Love at first hug. Deidre Rosenboom and me at The Wine Bar in Arnold’s Park, Iowa.
Saturday, I had the opportunity to give a talk to 30 women in Spirit Lake Iowa. These are some of the ideas I shared. I saw several women wake up to these truths. It was beautiful for me and I count it as one of the most important things I have ever done.
Forty-two days watching seven people fight for their lives in a Neurological Intensive Care Unit deconstructed everything I thought I knew about life and gifted me with the following life-altering lessons. Make them yours:
- –Life is not a dress rehearsal. Every moment that passes is gone and you only have so many. Death isn’t going to wait for you to be finished or ready to go. We all die in medius res–in the midst of things.
- – It’s not the destinations in life that define it, it’s the journeys. Life is a collection of connected moments and the quality of each moment is what sets its predominant tone. The destinations are experienced in a single moment and as soon as you reach one, you’ll set out for another. Making goals the most important things in your life results in very few satisfying moments and countless missed opportunities to really live.
- –There is only one human relationship that is guaranteed to last a lifetime: the one between you and you. The approval that matters is yours. This is the relationship to work on first and most often.
- –”THEY” don’t exist the way you think they do. They are mutated figments of your imagination. You create the “What-will-they-thinks” by taking one or more people from your life or the world, placing them on a pedestal, running a scenario about you by them, and then putting negative words in their mouths. The truth is you don’t know what people are thinking. The bigger truth is that it doesn’t matter what they’re thinking.

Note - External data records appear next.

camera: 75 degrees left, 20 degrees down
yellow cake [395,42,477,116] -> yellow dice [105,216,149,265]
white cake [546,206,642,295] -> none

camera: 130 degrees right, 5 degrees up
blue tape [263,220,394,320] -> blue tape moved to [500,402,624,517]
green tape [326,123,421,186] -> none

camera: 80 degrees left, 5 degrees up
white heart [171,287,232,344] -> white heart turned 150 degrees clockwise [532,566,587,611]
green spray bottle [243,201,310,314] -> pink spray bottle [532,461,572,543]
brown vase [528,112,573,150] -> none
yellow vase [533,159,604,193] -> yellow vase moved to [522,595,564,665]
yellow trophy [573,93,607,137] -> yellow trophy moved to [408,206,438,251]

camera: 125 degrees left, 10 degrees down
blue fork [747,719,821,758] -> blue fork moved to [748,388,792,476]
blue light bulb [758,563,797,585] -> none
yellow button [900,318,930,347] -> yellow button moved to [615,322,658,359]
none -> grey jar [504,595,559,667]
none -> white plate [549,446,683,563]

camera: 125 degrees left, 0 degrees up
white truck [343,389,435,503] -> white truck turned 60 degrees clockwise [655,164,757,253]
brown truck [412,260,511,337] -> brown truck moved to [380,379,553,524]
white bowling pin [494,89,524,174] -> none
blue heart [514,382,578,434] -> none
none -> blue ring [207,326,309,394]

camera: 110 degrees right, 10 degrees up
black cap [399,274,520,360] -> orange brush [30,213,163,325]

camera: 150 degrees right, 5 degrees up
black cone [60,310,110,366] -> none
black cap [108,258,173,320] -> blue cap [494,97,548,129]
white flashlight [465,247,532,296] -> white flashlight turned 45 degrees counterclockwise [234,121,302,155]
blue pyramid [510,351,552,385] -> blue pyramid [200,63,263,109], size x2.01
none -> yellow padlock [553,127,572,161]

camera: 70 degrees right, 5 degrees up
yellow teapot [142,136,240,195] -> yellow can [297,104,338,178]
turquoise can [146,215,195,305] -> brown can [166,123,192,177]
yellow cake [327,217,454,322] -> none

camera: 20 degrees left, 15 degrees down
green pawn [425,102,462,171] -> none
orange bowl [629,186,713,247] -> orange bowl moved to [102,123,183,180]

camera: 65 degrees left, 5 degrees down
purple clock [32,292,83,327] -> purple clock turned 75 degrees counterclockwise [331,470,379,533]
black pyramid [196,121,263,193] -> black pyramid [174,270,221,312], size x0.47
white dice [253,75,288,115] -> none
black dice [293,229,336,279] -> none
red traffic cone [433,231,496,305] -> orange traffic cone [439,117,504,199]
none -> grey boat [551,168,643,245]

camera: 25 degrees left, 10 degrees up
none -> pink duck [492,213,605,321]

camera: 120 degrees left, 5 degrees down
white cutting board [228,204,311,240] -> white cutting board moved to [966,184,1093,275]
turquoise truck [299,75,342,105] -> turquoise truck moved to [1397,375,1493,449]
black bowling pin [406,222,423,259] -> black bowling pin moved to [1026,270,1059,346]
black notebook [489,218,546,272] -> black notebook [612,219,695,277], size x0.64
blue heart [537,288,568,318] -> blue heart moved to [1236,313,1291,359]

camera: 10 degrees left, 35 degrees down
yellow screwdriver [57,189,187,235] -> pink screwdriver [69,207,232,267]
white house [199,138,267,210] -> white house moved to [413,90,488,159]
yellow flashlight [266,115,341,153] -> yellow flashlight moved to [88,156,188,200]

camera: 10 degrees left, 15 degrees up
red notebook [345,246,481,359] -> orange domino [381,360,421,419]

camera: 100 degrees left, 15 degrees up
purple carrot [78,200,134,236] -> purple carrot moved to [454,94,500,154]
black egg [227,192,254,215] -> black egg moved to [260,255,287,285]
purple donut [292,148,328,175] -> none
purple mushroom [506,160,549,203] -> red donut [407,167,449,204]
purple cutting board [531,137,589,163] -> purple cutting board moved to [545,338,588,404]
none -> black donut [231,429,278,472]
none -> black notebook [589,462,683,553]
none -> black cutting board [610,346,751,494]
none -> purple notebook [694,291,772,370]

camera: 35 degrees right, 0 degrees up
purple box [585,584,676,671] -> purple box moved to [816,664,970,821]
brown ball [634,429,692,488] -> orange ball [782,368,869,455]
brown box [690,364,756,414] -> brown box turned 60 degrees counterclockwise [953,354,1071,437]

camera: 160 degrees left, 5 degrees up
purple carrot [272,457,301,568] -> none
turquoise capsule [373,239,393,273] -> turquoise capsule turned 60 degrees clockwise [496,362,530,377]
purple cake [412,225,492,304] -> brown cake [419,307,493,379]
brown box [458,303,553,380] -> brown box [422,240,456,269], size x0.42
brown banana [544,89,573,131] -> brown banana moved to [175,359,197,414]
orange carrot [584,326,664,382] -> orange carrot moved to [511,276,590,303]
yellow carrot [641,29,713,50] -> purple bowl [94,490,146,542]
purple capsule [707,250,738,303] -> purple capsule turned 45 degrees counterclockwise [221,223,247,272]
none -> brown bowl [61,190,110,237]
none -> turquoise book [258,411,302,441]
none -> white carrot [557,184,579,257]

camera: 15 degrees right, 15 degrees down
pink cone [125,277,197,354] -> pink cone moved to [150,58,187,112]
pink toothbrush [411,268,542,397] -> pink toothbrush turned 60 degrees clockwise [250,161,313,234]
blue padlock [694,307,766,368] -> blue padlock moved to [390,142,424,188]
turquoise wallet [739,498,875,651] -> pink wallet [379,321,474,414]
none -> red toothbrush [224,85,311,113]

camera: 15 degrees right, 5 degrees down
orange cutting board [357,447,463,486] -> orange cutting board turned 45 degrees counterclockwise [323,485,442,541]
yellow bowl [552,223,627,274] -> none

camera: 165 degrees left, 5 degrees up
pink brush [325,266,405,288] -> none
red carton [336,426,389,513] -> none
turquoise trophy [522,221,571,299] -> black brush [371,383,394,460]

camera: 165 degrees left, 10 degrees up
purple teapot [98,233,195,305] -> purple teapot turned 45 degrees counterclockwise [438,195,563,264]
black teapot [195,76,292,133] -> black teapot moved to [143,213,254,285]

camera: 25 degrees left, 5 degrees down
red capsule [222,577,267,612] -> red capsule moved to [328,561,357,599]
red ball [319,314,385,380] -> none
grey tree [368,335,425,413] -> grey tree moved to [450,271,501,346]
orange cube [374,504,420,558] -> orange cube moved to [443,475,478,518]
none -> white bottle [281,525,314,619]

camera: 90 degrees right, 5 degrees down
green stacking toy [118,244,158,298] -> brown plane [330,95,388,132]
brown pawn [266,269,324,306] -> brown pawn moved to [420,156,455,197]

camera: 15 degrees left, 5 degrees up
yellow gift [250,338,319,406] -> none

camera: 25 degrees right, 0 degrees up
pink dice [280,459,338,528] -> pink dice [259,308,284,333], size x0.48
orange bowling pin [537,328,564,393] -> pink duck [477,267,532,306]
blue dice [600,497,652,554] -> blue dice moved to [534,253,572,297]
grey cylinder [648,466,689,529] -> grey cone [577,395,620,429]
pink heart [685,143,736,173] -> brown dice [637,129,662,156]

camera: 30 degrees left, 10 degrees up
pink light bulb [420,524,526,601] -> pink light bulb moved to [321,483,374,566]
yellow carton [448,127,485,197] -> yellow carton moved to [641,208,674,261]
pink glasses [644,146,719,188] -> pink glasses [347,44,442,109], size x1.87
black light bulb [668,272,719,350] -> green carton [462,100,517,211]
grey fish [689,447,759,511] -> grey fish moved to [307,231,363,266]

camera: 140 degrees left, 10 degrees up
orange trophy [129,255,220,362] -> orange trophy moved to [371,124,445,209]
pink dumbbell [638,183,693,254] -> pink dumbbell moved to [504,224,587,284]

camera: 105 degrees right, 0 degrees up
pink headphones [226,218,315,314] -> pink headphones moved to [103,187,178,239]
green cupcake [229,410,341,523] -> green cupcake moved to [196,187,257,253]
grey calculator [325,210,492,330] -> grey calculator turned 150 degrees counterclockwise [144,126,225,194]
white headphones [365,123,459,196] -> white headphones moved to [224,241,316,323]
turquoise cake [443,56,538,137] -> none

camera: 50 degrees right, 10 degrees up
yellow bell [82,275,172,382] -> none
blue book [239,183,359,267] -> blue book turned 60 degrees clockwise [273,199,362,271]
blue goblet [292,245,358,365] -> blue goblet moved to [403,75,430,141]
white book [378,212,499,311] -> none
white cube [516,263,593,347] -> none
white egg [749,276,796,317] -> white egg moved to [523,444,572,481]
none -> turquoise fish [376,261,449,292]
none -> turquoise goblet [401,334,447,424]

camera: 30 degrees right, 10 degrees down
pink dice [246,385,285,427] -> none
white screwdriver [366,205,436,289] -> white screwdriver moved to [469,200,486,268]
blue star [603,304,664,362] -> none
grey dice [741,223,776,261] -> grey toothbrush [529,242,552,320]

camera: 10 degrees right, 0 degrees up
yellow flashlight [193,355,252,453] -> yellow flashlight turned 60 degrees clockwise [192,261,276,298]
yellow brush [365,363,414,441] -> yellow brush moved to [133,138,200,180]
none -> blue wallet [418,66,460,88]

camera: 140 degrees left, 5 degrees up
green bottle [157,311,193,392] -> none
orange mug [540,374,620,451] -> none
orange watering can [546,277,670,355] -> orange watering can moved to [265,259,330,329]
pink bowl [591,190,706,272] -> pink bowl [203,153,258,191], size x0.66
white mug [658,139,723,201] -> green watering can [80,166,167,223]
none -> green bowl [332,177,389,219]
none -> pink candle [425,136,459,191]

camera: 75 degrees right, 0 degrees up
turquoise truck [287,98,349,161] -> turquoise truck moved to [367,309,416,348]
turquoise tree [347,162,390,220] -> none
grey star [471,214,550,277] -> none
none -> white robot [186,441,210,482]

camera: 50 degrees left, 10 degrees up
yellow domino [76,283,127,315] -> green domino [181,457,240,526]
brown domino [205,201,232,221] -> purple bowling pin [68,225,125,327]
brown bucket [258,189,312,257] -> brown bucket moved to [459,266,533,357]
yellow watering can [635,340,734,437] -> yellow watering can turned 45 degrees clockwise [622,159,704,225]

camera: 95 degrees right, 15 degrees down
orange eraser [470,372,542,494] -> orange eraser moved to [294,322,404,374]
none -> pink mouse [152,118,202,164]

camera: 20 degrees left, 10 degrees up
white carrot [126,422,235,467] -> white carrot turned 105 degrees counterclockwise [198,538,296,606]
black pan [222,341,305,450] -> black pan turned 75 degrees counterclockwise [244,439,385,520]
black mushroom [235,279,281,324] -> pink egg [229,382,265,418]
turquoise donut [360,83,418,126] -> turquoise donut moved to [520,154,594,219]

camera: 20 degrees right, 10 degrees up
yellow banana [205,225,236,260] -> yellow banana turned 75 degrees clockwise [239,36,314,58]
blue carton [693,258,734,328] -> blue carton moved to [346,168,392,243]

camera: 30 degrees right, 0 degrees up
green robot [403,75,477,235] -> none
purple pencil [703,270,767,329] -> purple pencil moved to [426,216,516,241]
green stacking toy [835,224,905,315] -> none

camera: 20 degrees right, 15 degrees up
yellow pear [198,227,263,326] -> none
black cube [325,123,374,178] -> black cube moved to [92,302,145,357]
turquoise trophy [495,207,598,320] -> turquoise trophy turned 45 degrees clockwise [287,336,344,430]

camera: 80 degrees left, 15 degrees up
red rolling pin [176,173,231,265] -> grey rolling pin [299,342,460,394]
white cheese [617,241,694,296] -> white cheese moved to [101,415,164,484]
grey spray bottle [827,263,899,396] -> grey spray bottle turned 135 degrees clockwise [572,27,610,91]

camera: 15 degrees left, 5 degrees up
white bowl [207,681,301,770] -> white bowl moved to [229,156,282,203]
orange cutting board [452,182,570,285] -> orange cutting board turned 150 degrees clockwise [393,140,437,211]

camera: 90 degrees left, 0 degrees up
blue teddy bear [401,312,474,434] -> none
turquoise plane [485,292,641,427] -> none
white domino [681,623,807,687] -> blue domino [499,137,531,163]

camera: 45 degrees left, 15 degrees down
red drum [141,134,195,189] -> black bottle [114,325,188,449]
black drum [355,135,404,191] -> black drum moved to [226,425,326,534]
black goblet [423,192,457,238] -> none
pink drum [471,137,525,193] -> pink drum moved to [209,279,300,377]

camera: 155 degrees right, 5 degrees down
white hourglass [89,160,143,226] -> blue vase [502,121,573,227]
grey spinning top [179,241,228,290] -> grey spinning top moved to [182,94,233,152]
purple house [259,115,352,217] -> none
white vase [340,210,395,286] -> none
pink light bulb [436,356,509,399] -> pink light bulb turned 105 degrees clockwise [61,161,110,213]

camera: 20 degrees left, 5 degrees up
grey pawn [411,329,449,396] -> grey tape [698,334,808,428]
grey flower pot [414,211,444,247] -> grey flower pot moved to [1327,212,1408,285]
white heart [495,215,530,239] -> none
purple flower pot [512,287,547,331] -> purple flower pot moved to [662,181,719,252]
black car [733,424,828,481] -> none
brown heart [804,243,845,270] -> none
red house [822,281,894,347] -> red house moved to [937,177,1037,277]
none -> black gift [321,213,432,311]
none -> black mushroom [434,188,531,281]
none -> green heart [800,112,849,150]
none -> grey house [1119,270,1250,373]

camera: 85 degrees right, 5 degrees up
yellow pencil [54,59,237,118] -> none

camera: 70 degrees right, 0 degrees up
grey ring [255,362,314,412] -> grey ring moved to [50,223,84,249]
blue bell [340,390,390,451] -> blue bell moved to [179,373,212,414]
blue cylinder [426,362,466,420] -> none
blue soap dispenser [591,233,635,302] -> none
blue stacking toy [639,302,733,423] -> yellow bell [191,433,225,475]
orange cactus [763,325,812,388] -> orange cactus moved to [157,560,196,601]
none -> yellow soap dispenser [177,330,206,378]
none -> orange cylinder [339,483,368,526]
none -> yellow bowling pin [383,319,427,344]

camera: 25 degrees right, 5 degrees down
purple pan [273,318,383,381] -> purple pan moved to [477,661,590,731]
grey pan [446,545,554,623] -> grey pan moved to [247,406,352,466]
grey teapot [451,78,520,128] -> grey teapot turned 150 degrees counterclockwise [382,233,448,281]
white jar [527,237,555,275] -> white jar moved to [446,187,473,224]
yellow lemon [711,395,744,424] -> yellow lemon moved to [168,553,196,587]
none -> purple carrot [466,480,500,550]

The time others spend fussing over and criticizing you is time taken away from investing in the life that always needs attention: their own.
- –NOW is the only guaranteed opportunity for happiness. I had, up until that point, lived in anticipation of a future that I’d be happy in. It was an idyllic someday when my husband and I would have all of money, time, and freedom we wanted, the kids would be set, our businesses would be easy to run and we’d be free. THEN we would be happy. Watching people die taught me that someday may never come. It has to be right now. Someday is always here.
This is the work that gives my life its greatest meaning because it allows me to take pain, suffering, and loss and use it for good. Please share this post with everyone you love.
Thank you for the article! I enjoyed reading it.
Thanks for reading, Deisy!
Thank you, Deisy!
This is so true. From watching people pass abruptly to watching them die slowly yet in deep denial of the fact that they were dying, I have learned much also. Right now is the only time we can confidently say we have. Thank you for your insights…they resonate with my own!